The Trick-Or-Treaters And Osama Bin Laden Will Come Out On Halloween Jaded speculation on a pre-election capture of Osama Bin Laden have already been running high, and they'll only run higher with Bush's brain AKA Karl Rove saying that the BC04 campaign is planning some October "surprises."

Ain't No Party Like A Flip-Flop Party Cause A Flip-Flop Party Don't Stop As any freshman undergrad psych major will tell you, "When someone, like, talks shit about you, it's like, only because they're like ashamed that they, like, do the same thing."

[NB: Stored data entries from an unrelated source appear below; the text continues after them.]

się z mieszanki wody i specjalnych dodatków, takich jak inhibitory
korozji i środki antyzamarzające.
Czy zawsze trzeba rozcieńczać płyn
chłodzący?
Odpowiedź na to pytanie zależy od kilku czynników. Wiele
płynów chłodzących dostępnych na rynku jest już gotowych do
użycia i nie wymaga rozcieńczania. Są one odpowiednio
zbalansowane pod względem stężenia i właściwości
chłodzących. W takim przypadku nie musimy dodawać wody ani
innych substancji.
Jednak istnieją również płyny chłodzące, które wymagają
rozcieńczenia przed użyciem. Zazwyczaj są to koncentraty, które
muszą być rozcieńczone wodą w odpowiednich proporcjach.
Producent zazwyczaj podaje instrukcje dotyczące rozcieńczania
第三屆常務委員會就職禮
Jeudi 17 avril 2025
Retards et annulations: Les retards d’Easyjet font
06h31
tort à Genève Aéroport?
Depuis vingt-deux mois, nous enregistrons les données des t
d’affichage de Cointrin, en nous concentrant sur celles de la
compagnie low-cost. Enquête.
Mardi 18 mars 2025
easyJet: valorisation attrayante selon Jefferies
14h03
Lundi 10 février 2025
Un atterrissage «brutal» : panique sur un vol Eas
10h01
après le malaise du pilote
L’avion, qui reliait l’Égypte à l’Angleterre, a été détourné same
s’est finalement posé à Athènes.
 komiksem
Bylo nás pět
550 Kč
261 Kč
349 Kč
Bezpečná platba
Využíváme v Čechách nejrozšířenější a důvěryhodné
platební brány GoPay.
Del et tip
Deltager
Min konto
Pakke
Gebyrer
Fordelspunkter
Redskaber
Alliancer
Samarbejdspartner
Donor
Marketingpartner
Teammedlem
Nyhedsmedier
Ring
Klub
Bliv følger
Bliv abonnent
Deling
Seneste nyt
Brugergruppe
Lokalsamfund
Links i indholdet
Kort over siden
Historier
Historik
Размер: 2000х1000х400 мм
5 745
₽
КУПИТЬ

"I Prefer To Be With REAL Americans, In THEIR Private Jets." Be aware of any conservative pundit who tries to sell you on basic, everyday American values and their kinship with the common Heartlander. Whether it's Ann Coulter rich upringing in New Canaan, Connecticut, Rush Limbaugh's multi-multimillion dollar mansion in Florida or Bill O'Reilly's reported annual salary of $4.5 million, it's clear that any talking head who rallies behind a cartoon perception of "the common man" will be anything but common themselves. Case in point, take Sean Hannity (please!) who less than a week before he was scheudled to speak at a Saint Louis university, dropped out of the engagement because the first-class ticket and private jets he was offered weren't to his liking. This from a man who routinely uses the phrase "us common people" and attacks John Kerry for having an "elitist lifestyle." What circle of the Inferno holds the hypocrites MC No Shame?